DONAHUE: I totally think that you laid it out better than I ever could have, because the thing is, when Kerry picked Edwards, he wasn‘t picking a commander in chief. Kerry himself had been undermined by the Swift Boat attack. People didn‘t trust his judgment. I think that‘s all that Obama needs, frankly.
And I will say another thing. Hillary Clinton has a little problem with her war vote. That doesn‘t mean that that‘s a negator for her. But on the other hand, yesterday, the other day in New Hampshire, on Thursday last week, senators—Senate candidate Jeanne Shaheen and Michelle Obama, the loudest applause they got were about the war in Iraq. People want the troops him. That shouldn‘t be confused with terrorism, which I think McCain does win hands down.
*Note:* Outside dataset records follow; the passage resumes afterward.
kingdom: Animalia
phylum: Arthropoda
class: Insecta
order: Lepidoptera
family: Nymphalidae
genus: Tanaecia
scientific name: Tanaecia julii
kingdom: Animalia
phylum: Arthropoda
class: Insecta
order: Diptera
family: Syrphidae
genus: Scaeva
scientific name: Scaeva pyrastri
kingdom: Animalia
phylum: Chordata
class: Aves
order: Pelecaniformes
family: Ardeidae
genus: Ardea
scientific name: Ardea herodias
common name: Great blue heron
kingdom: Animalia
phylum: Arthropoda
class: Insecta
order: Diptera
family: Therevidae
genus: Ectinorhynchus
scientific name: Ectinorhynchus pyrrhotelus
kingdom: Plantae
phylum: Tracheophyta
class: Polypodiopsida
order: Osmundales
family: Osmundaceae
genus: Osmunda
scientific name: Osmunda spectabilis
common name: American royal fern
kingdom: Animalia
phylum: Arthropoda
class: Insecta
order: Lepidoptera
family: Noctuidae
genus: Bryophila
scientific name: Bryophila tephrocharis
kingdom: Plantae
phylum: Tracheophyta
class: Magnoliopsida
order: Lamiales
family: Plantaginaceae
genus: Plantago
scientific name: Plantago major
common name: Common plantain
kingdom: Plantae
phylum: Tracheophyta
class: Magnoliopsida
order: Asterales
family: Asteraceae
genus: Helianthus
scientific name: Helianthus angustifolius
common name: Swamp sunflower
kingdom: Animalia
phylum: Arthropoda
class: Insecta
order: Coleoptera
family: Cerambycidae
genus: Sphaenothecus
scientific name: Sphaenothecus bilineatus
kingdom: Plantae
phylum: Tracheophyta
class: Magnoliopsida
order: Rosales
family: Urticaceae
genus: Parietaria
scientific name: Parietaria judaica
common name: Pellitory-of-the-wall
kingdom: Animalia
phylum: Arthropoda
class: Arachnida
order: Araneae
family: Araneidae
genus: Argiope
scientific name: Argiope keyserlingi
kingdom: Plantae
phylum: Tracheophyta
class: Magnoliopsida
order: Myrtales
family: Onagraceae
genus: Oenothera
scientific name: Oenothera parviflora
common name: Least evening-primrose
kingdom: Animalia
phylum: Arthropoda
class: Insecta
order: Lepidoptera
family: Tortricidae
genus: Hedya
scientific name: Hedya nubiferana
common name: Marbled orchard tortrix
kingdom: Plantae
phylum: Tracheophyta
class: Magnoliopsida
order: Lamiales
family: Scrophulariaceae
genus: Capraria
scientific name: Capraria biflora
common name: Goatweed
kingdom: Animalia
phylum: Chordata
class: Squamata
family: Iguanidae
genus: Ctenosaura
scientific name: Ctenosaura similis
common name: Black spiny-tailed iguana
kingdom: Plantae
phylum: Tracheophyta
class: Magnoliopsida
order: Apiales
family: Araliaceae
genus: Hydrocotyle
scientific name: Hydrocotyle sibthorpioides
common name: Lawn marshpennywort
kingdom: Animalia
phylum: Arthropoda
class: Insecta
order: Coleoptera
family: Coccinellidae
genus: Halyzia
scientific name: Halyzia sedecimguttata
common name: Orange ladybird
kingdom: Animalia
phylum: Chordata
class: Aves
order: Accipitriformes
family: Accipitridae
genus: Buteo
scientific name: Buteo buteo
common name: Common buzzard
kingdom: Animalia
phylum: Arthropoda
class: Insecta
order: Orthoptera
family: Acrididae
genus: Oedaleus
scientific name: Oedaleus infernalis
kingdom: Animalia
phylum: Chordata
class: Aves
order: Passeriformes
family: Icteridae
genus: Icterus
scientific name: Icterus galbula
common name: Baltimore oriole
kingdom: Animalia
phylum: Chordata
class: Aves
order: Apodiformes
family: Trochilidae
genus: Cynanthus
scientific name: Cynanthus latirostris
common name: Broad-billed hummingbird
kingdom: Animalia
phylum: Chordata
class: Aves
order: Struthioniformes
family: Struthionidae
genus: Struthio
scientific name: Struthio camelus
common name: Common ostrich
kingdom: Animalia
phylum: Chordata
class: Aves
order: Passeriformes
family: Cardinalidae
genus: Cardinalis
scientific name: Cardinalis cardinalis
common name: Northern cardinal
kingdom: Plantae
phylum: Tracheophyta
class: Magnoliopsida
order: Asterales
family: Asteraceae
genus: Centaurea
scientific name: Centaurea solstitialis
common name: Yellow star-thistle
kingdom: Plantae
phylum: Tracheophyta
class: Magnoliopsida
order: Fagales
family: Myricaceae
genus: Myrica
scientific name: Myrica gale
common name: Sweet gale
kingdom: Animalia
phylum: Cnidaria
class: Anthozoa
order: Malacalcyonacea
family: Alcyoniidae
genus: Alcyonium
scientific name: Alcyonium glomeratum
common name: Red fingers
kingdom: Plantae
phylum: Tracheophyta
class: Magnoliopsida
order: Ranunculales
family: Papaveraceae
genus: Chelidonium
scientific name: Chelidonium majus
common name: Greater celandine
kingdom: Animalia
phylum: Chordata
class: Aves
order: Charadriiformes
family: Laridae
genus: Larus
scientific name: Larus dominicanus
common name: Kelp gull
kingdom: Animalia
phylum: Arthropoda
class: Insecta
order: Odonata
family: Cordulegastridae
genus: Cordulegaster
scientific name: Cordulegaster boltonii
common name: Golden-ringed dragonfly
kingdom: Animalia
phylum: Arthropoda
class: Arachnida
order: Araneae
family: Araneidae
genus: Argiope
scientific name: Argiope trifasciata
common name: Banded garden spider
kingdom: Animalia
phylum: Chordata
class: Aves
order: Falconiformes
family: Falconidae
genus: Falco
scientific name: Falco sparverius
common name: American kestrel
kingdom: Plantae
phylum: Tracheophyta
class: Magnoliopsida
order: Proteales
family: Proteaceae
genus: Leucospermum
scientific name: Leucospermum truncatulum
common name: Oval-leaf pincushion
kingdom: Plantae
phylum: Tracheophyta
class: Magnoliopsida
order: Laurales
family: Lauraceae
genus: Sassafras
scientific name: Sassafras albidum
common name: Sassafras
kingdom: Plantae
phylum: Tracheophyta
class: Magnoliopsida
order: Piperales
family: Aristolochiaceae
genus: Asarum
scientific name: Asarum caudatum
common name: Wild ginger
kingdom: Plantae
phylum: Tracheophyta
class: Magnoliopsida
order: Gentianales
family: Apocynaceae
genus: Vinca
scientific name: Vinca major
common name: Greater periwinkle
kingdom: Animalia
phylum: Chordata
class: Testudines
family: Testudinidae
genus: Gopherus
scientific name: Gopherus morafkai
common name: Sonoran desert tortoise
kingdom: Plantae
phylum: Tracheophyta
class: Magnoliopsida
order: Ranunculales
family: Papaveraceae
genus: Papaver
MATTHEWS: So the anti-war position still works?
DONAHUE: Yes, strongly.
MATTHEWS: Wayne, this question of national security issue. Does Barack Obama have—I think Hillary has bolstered herself as a bit of a hawk. I think the plus for her in that war vote is she was basically supportive of the president in the beginning, regardless of how things turned out, no matter how he used the authority. She supported giving him the authority. She‘s covered a bit here. What do you think? Does the Democratic party need a hawk on the ticket, someone with real credentials as a GI?
SLATER: Some credential. I think Jennifer is exactly right. Hillary Clinton‘s vote for the war is not as effective on the Democratic moderate side, where the people say, we want to get out of this war. Divide the question, as Jennifer just did, between terrorism, which favors McCain, and getting out of the war itself, which favors Barack Obama. So I think you look at the people like Webb, but also even an Evan Bayh. It‘s a very attractive ticket. Let‘s talk about here in Texas, Chet Edwards. Representative Chet Edwards represents a giant military base. That‘s right. He got Nancy Pelosi‘s vote.
MATTHEWS: You think Texas is in play?
SLATER: Texas is not in play.
SWEET: One quick point here. The “Time Magazine” poll on Iraq said that half the people, 48 percent, for McCain, to Obama‘s 38 percent, trusted McCain to handle the war in Iraq, although most of the people believe the war was wrong to invade.
MATTHEWS: What does that mean?
SWEET: That‘s a tricky field. Then it goes to the stewardship of the war. Obama can talk about his plan for phase withdrawal. McCain can talk about his. It‘s more of a level playing field then, Chris, because if both candidates are starting to talk about the stewardship of the war, and McCain is perceived as a better steward of the war that no one wanted --
MATTHEWS: That can be trashed, can‘t it? If you‘re McCain, aren‘t you vulnerable to the charge he wants a very long term occupation over there and that‘s not very popular.
SWEET: That‘s how I think the Obama people have been a little over-heated on what he said. That‘s true. There is the point is that there‘s all kinds of ways to play this.
MATTHEWS: OK. I want to thank everybody. Go ahead, your thoughts, Jennifer?
DONAHUE: I want to add that McCain is not—if McCain is viewed as a neo-con who wants to go in and do anything domino like in the Middle East, that associates him with Bush. If he can make this just Iraq, he regains credibility on that issue.
MATTHEWS: Let‘s never forget, by the way; this guy is ready to move against Iran. We had George Will sitting in that seat the other day, saying, if you vote for him, you‘ve got a war in Iran. Anyway, Lynn Sweet, Jennifer Donahue and Wayne Slater. Join us again tomorrow night at 5:00 and 7:00 Eastern for more HARDBALL. Right now, it‘s time for RACE FOR THE WHITE HOUSE with David Gregory.